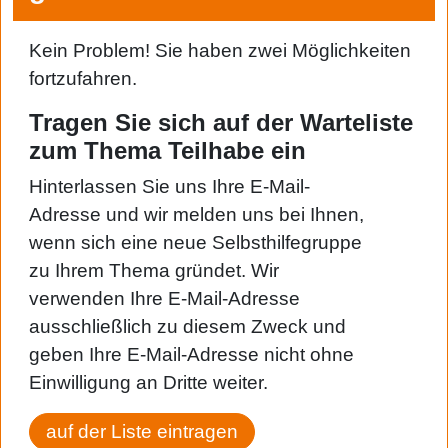
Kein Problem! Sie haben zwei Möglichkeiten
fortzufahren.
Tragen Sie sich auf der Warteliste
zum Thema Teilhabe ein
Hinterlassen Sie uns Ihre E-Mail-
Adresse und wir melden uns bei Ihnen,
wenn sich eine neue Selbsthilfegruppe
zu Ihrem Thema gründet. Wir
verwenden Ihre E-Mail-Adresse
ausschließlich zu diesem Zweck und
geben Ihre E-Mail-Adresse nicht ohne
Einwilligung an Dritte weiter.
auf der Liste eintragen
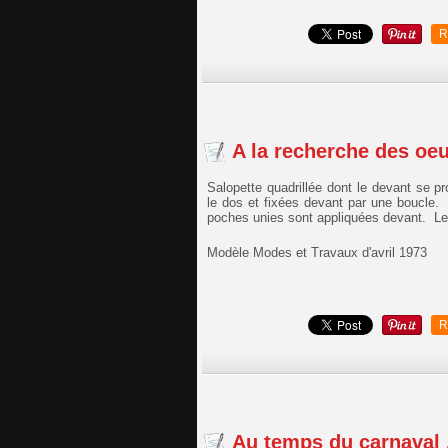
R
A la recherche des oe
Salopette quadrillée dont le devant se p
le dos et fixées devant par une boucle. 
poches unies sont appliquées devant. Le p
Modèle Modes et Travaux d'avril 1973
R
Au temps du carnaval .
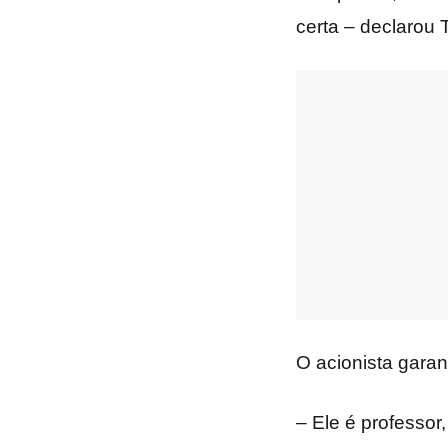
certa – declarou T
O acionista garan
– Ele é professor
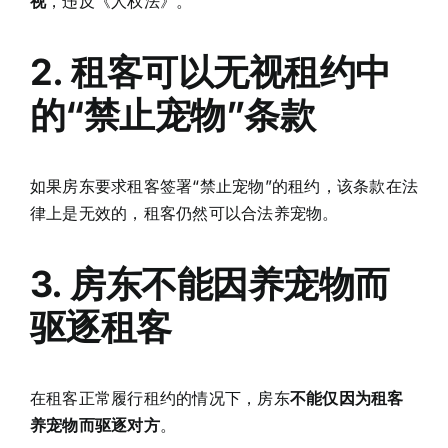
视
，违反《人权法》。
2. 租客可以无视租约中
的“禁止宠物”条款
如果房东要求租客签署“禁止宠物”的租约，该条款在法
律上是无效的，租客仍然可以合法养宠物。
3. 房东不能因养宠物而
驱逐租客
在租客正常履行租约的情况下，房东
不能仅因为租客
养宠物而驱逐对方
。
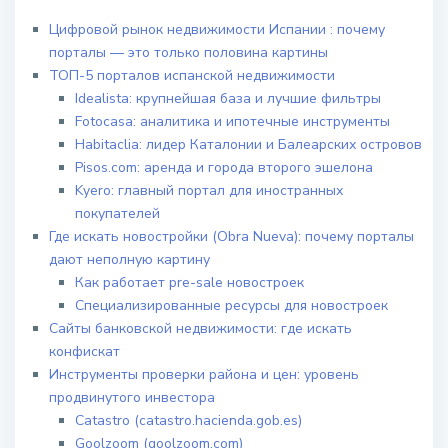
Цифровой рынок недвижимости Испании : почему
порталы — это только половина картины
ТОП-5 порталов испанской недвижимости
Idealista: крупнейшая база и лучшие фильтры
Fotocasa: аналитика и ипотечные инструменты
Habitaclia: лидер Каталонии и Балеарских островов
Pisos.com: аренда и города второго эшелона
Kyero: главный портал для иностранных
покупателей
Где искать новостройки (Obra Nueva): почему порталы
дают неполную картину
Как работает pre-sale новостроек
Специализированные ресурсы для новостроек
Сайты банковской недвижимости: где искать
конфискат
Инструменты проверки района и цен: уровень
продвинутого инвестора
Catastro (catastro.hacienda.gob.es)
Goolzoom (goolzoom.com)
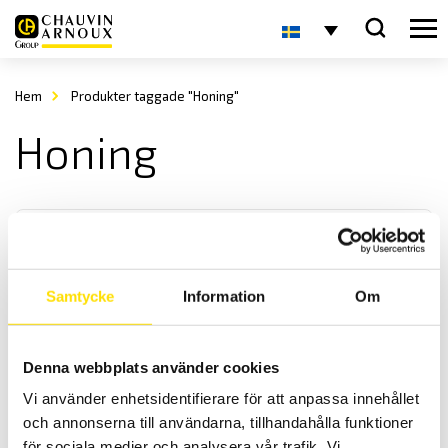
Hem
Produkter taggade "Honing"
Honing
Samtycke
Information
Om
GrindoSonic Mk7
Denna webbplats använder cookies
Grindo
Sonic
- Ett instrument för oförstörande provning av
Vi använder enhetsidentifierare för att anpassa innehållet
material och produkter
och annonserna till användarna, tillhandahålla funktioner
för sociala medier och analysera vår trafik. Vi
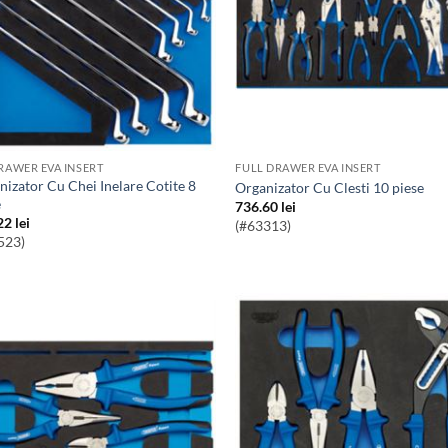
DRAWER EVA INSERT
FULL DRAWER EVA INSERT
Organizator Cu Clesti 10 piese
e
736.60
lei
22
lei
(#63313)
523)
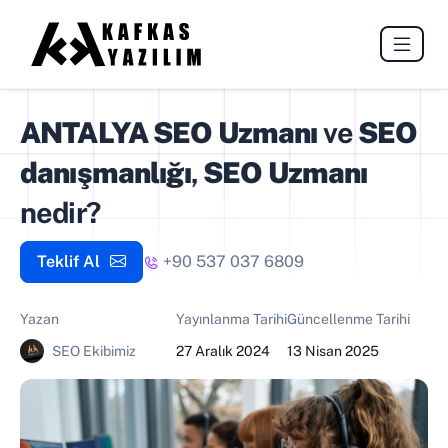
ANTALYA SEO Uzmanı
ve
SEO
danışmanlığı
,
SEO Uzmanı
nedir?
Teklif Al
+90 537 037 6809
Yazan
Yayınlanma Tarihi
Güncellenme Tarihi
SEO Ekibimiz
27 Aralık 2024
13 Nisan 2025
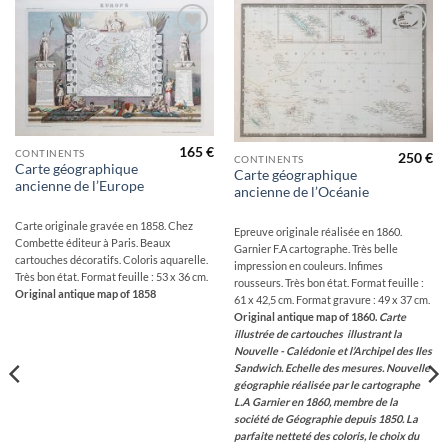
Ajouter
Ajouter
à la
à la
wishlist
wishlist
165
€
CONTINENTS
250
€
CONTINENTS
Carte géographique
Carte géographique
ancienne de l’Europe
ancienne de l’Océanie
Carte originale gravée en 1858. Chez
Epreuve originale réalisée en 1860.
Combette éditeur à Paris. Beaux
Garnier F.A cartographe. Très belle
cartouches décoratifs. Coloris aquarelle.
impression en couleurs. Infimes
Très bon état. Format feuille : 53 x 36 cm.
rousseurs. Très bon état. Format feuille :
Original antique map of 1858
61 x 42,5 cm. Format gravure : 49 x 37 cm.
Original antique map of 1860.
Carte
illustrée de cartouches illustrant la
Nouvelle - Calédonie et l’Archipel des Iles
Sandwich. Echelle des mesures.
Nouvelle
géographie réalisée par le cartographe
L.A Garnier en 1860, membre de la
société de Géographie depuis 1850.
La
parfaite netteté des coloris, le choix du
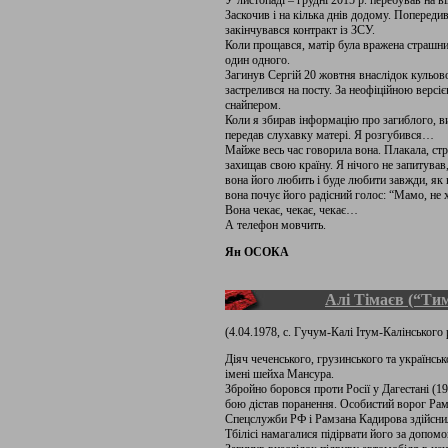
У листопаді – грудні 2015 р. перебував на в
Заскочив і на кілька днів додому. Попередив
закінчувався контракт із ЗСУ.
Коли прощався, матір була вражена страшним
один одного.
Загинув Сергій 20 жовтня внаслідок кульово
застрелився на посту. За неофіційною верс
снайпером.
Коли я збирав інформацію про загиблого, в
передав слухавку матері. Я розгубився…
Майже весь час говорила вона. Плакала, ст
захищав свою країну. Я нічого не запитував
вона його любить і буде любити завжди, як в
вона почує його радісний голос: “Мамо, не 
Вона чекає, чекає, чекає…
А телефон мовчить.
Ян ОСОКА
Алі Тімаєв (“Ти
(4.04.1978, с. Гучум-Калі Ітум-Калінського 
Діяч чеченського, грузинського та українсь
імені шейха Мансура.
Збройно боровся проти Росії у Дагестані (199
бою дістав поранення. Особистий ворог Рам
Спецслужби РФ і Рамзана Кадирова здійснили
Тбілісі намагалися підірвати його за допом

[Task to complete] Return, exactly as they stand, the lines above from the one with "Garnier F.A cartographe. Très belle" to the one with "імені шейха Мансура.", omitting any pictures among them.

[Expected answer]
Garnier F.A cartographe. Très belle
cartouches décoratifs. Coloris aquarelle.
impression en couleurs. Infimes
Très bon état. Format feuille : 53 x 36 cm.
rousseurs. Très bon état. Format feuille :
Original antique map of 1858
61 x 42,5 cm. Format gravure : 49 x 37 cm.
Original antique map of 1860.
Carte
illustrée de cartouches illustrant la
Nouvelle - Calédonie et l’Archipel des Iles
Sandwich. Echelle des mesures.
Nouvelle
géographie réalisée par le cartographe
L.A Garnier en 1860, membre de la
société de Géographie depuis 1850.
La
parfaite netteté des coloris, le choix du
У листопаді – грудні 2015 р. перебував на в
Заскочив і на кілька днів додому. Попередив
закінчувався контракт із ЗСУ.
Коли прощався, матір була вражена страшним
один одного.
Загинув Сергій 20 жовтня внаслідок кульово
застрелився на посту. За неофіційною верс
снайпером.
Коли я збирав інформацію про загиблого, в
передав слухавку матері. Я розгубився…
Майже весь час говорила вона. Плакала, ст
захищав свою країну. Я нічого не запитував
вона його любить і буде любити завжди, як в
вона почує його радісний голос: “Мамо, не 
Вона чекає, чекає, чекає…
А телефон мовчить.
Ян ОСОКА
Алі Тімаєв (“Ти
(4.04.1978, с. Гучум-Калі Ітум-Калінського 
Діяч чеченського, грузинського та українсь
імені шейха Мансура.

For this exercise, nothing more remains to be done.